This is an English translation of my annual dvar Torah for Pesach in memory of my son Niot z”l, whom we lost twelve years ago during Pesach. A pdf file of the Hebrew original, which appears in this week’s issue of “Shabbat Shalom,” the weekly Torah sheet published by Oz Veshalom, the religious peace movement, can be downloaded here .
The Pesach Seder can be thought of as a comedy in four acts:
Act One: A prologue that brings the audience into the play and lays the ground for the way the acts that follow will be experienced.
Act Two: The story of the Exodus from Egypt or, more precisely, a set of stories that touch on the way the story of the Exodus is told—the Maggid.
Act Three: The sacred central ritual of eating the Pesach offering, the required festive meal, and the offering of thanks for the meal with Birkat Hamazon, the grace after the meal, and for the redemption with the psalms of the Hallel.
Act Four: The happy ending, a musical finale that raises the spirits and sends the audience out of the theater with a smile and a bounce in their step.

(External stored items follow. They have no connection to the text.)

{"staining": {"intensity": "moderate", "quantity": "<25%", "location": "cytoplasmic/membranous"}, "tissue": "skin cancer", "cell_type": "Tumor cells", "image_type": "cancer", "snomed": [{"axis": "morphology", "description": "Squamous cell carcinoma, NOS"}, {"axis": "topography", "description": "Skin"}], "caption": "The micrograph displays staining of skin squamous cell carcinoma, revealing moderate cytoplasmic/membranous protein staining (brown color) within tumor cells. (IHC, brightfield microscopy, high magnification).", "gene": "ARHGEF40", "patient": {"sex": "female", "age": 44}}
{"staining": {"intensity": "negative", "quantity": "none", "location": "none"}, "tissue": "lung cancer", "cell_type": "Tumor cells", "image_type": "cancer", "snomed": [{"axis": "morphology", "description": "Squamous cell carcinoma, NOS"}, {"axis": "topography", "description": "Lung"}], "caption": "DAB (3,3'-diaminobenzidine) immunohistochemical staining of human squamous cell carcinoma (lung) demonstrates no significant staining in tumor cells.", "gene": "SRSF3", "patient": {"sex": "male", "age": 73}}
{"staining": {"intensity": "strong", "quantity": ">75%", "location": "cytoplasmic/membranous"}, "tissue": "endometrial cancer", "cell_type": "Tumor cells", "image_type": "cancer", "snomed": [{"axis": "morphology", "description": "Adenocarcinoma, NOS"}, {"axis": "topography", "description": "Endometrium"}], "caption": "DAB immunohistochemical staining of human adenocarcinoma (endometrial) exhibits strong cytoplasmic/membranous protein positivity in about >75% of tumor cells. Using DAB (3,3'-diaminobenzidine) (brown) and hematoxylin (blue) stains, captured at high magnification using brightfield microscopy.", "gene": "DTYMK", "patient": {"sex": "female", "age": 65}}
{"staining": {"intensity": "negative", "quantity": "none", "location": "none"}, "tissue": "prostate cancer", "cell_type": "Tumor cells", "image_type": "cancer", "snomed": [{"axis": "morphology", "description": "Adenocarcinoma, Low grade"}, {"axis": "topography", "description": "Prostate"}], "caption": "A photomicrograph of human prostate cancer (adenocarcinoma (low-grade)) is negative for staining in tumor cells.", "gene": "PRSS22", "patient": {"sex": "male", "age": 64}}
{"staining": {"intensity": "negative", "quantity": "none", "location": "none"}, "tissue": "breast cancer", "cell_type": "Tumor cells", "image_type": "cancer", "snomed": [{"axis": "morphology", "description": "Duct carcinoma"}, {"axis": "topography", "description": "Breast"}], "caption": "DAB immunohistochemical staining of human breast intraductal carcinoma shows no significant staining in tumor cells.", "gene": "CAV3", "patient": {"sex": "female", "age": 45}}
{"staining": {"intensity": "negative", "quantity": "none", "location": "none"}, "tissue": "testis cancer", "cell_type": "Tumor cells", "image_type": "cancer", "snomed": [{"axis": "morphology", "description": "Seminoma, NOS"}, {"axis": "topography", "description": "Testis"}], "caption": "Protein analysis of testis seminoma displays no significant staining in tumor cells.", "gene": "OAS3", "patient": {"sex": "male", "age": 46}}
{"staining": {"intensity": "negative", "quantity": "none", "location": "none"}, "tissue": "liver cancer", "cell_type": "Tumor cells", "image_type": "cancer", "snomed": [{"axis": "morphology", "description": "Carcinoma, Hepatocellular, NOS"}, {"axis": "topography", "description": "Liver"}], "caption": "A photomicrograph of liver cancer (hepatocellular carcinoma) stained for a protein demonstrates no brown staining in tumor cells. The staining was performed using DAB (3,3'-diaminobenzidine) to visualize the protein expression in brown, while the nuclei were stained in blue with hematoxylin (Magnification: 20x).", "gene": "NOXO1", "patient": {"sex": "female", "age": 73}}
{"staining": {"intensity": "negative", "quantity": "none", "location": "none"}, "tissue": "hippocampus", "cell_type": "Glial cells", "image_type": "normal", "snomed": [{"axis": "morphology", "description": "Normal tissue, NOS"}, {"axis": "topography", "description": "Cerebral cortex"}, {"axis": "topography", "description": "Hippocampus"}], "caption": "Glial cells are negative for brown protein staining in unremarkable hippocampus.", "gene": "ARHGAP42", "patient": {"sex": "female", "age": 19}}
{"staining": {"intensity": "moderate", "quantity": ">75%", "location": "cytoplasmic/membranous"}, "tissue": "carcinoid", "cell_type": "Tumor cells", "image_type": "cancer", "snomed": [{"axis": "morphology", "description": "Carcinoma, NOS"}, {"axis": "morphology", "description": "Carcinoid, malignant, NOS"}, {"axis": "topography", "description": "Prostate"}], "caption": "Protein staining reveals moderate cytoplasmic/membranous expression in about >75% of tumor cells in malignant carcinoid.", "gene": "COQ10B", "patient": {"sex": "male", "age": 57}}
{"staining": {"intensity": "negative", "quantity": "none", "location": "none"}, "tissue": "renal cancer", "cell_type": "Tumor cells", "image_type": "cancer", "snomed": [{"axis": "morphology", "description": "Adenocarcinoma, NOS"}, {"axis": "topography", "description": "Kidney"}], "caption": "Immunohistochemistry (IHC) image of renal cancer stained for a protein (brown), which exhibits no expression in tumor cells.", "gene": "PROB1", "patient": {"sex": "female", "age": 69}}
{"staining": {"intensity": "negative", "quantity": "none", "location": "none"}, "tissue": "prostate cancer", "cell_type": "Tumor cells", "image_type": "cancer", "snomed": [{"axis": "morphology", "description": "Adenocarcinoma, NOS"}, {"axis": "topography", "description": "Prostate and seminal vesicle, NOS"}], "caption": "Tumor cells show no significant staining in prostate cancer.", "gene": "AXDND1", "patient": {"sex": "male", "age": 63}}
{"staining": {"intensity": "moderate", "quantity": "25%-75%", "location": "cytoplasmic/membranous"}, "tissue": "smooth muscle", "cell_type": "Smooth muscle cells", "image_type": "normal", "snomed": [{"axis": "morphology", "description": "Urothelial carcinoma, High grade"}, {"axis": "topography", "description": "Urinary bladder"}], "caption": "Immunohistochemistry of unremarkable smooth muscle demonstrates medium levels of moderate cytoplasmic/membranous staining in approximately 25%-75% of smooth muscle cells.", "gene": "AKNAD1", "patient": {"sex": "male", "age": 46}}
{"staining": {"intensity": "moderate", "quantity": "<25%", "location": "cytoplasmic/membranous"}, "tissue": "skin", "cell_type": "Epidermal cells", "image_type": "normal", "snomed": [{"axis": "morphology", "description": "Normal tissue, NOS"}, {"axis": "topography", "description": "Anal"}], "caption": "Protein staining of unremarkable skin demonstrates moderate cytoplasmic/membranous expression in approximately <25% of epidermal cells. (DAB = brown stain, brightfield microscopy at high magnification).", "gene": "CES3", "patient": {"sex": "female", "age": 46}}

The first act is the most unexpected of the four parts. At first glance it looks technical and dry; it seems not to have much to do with what follows. But, in fact, the opposite is true. It is structured around two motifs that are the very essence of the subsequent acts. Without Act One, the two central acts, those of the story of the Exodus and of the eating of the offering, would be understood in an entirely different way.